> Exercise directions: Reproduce every line of the records below without changing anything.

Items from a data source
┏━━

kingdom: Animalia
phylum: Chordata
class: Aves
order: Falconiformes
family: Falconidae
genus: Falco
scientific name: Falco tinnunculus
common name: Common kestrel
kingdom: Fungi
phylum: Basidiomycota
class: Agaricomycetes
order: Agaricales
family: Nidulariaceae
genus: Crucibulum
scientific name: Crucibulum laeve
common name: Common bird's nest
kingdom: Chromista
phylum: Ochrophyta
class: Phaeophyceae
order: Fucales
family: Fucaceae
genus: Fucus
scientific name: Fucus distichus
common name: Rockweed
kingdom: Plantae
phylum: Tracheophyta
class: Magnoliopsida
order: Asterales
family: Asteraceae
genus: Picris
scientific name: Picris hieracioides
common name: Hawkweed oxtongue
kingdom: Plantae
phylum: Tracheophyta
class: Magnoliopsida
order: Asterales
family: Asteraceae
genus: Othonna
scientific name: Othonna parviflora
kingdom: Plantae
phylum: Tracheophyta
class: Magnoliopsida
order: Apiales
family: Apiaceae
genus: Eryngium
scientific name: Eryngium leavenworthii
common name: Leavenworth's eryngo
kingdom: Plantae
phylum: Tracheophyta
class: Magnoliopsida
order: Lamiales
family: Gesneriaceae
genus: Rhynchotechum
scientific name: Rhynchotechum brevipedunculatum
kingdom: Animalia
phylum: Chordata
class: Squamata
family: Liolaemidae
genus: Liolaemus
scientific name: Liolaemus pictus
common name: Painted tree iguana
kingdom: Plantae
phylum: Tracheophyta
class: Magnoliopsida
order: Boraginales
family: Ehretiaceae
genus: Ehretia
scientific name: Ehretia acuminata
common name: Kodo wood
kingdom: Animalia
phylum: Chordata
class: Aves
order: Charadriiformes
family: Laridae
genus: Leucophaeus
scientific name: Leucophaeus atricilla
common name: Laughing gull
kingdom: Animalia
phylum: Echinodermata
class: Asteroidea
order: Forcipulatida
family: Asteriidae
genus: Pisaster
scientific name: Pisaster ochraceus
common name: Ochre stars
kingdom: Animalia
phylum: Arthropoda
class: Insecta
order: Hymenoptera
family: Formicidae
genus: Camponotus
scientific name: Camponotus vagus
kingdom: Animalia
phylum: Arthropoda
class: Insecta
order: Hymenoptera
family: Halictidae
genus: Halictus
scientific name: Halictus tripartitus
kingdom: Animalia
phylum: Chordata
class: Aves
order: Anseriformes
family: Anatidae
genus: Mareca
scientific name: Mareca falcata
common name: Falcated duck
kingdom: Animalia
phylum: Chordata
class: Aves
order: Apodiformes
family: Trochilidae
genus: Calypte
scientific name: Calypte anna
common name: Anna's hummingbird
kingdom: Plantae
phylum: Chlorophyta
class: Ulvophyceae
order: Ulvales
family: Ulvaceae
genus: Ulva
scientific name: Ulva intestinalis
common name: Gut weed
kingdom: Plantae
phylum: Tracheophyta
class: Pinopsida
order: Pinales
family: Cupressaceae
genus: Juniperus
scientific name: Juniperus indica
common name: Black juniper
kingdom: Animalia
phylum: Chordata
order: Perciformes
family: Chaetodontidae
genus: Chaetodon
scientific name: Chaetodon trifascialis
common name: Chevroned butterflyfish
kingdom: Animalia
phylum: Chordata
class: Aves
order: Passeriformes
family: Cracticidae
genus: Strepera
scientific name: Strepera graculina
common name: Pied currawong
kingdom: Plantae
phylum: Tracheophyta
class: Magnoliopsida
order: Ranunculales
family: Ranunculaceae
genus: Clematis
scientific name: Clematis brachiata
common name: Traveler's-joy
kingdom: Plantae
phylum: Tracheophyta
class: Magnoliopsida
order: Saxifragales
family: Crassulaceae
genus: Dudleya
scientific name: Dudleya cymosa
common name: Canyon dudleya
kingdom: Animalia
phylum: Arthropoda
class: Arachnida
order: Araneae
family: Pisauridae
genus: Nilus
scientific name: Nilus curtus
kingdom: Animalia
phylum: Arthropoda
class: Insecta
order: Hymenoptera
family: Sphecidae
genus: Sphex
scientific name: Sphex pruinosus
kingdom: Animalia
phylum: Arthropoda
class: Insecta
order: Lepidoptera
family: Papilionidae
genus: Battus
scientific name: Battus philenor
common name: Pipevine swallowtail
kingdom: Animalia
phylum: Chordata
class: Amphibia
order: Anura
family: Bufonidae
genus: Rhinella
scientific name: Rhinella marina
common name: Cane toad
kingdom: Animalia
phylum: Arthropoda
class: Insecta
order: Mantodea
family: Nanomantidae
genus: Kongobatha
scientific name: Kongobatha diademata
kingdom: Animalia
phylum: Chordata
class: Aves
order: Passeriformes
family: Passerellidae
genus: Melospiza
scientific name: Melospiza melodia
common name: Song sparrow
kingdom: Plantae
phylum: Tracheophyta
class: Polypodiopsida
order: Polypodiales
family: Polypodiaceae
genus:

┗━━

> Output of the task:
kingdom: Animalia
phylum: Chordata
class: Aves
order: Falconiformes
family: Falconidae
genus: Falco
scientific name: Falco tinnunculus
common name: Common kestrel
kingdom: Fungi
phylum: Basidiomycota
class: Agaricomycetes
order: Agaricales
family: Nidulariaceae
genus: Crucibulum
scientific name: Crucibulum laeve
common name: Common bird's nest
kingdom: Chromista
phylum: Ochrophyta
class: Phaeophyceae
order: Fucales
family: Fucaceae
genus: Fucus
scientific name: Fucus distichus
common name: Rockweed
kingdom: Plantae
phylum: Tracheophyta
class: Magnoliopsida
order: Asterales
family: Asteraceae
genus: Picris
scientific name: Picris hieracioides
common name: Hawkweed oxtongue
kingdom: Plantae
phylum: Tracheophyta
class: Magnoliopsida
order: Asterales
family: Asteraceae
genus: Othonna
scientific name: Othonna parviflora
kingdom: Plantae
phylum: Tracheophyta
class: Magnoliopsida
order: Apiales
family: Apiaceae
genus: Eryngium
scientific name: Eryngium leavenworthii
common name: Leavenworth's eryngo
kingdom: Plantae
phylum: Tracheophyta
class: Magnoliopsida
order: Lamiales
family: Gesneriaceae
genus: Rhynchotechum
scientific name: Rhynchotechum brevipedunculatum
kingdom: Animalia
phylum: Chordata
class: Squamata
family: Liolaemidae
genus: Liolaemus
scientific name: Liolaemus pictus
common name: Painted tree iguana
kingdom: Plantae
phylum: Tracheophyta
class: Magnoliopsida
order: Boraginales
family: Ehretiaceae
genus: Ehretia
scientific name: Ehretia acuminata
common name: Kodo wood
kingdom: Animalia
phylum: Chordata
class: Aves
order: Charadriiformes
family: Laridae
genus: Leucophaeus
scientific name: Leucophaeus atricilla
common name: Laughing gull
kingdom: Animalia
phylum: Echinodermata
class: Asteroidea
order: Forcipulatida
family: Asteriidae
genus: Pisaster
scientific name: Pisaster ochraceus
common name: Ochre stars
kingdom: Animalia
phylum: Arthropoda
class: Insecta
order: Hymenoptera
family: Formicidae
genus: Camponotus
scientific name: Camponotus vagus
kingdom: Animalia
phylum: Arthropoda
class: Insecta
order: Hymenoptera
family: Halictidae
genus: Halictus
scientific name: Halictus tripartitus
kingdom: Animalia
phylum: Chordata
class: Aves
order: Anseriformes
family: Anatidae
genus: Mareca
scientific name: Mareca falcata
common name: Falcated duck
kingdom: Animalia
phylum: Chordata
class: Aves
order: Apodiformes
family: Trochilidae
genus: Calypte
scientific name: Calypte anna
common name: Anna's hummingbird
kingdom: Plantae
phylum: Chlorophyta
class: Ulvophyceae
order: Ulvales
family: Ulvaceae
genus: Ulva
scientific name: Ulva intestinalis
common name: Gut weed
kingdom: Plantae
phylum: Tracheophyta
class: Pinopsida
order: Pinales
family: Cupressaceae
genus: Juniperus
scientific name: Juniperus indica
common name: Black juniper
kingdom: Animalia
phylum: Chordata
order: Perciformes
family: Chaetodontidae
genus: Chaetodon
scientific name: Chaetodon trifascialis
common name: Chevroned butterflyfish
kingdom: Animalia
phylum: Chordata
class: Aves
order: Passeriformes
family: Cracticidae
genus: Strepera
scientific name: Strepera graculina
common name: Pied currawong
kingdom: Plantae
phylum: Tracheophyta
class: Magnoliopsida
order: Ranunculales
family: Ranunculaceae
genus: Clematis
scientific name: Clematis brachiata
common name: Traveler's-joy
kingdom: Plantae
phylum: Tracheophyta
class: Magnoliopsida
order: Saxifragales
family: Crassulaceae
genus: Dudleya
scientific name: Dudleya cymosa
common name: Canyon dudleya
kingdom: Animalia
phylum: Arthropoda
class: Arachnida
order: Araneae
family: Pisauridae
genus: Nilus
scientific name: Nilus curtus
kingdom: Animalia
phylum: Arthropoda
class: Insecta
order: Hymenoptera
family: Sphecidae
genus: Sphex
scientific name: Sphex pruinosus
kingdom: Animalia
phylum: Arthropoda
class: Insecta
order: Lepidoptera
family: Papilionidae
genus: Battus
scientific name: Battus philenor
common name: Pipevine swallowtail
kingdom: Animalia
phylum: Chordata
class: Amphibia
order: Anura
family: Bufonidae
genus: Rhinella
scientific name: Rhinella marina
common name: Cane toad
kingdom: Animalia
phylum: Arthropoda
class: Insecta
order: Mantodea
family: Nanomantidae
genus: Kongobatha
scientific name: Kongobatha diademata
kingdom: Animalia
phylum: Chordata
class: Aves
order: Passeriformes
family: Passerellidae
genus: Melospiza
scientific name: Melospiza melodia
common name: Song sparrow
kingdom: Plantae
phylum: Tracheophyta
class: Polypodiopsida
order: Polypodiales
family: Polypodiaceae
genus:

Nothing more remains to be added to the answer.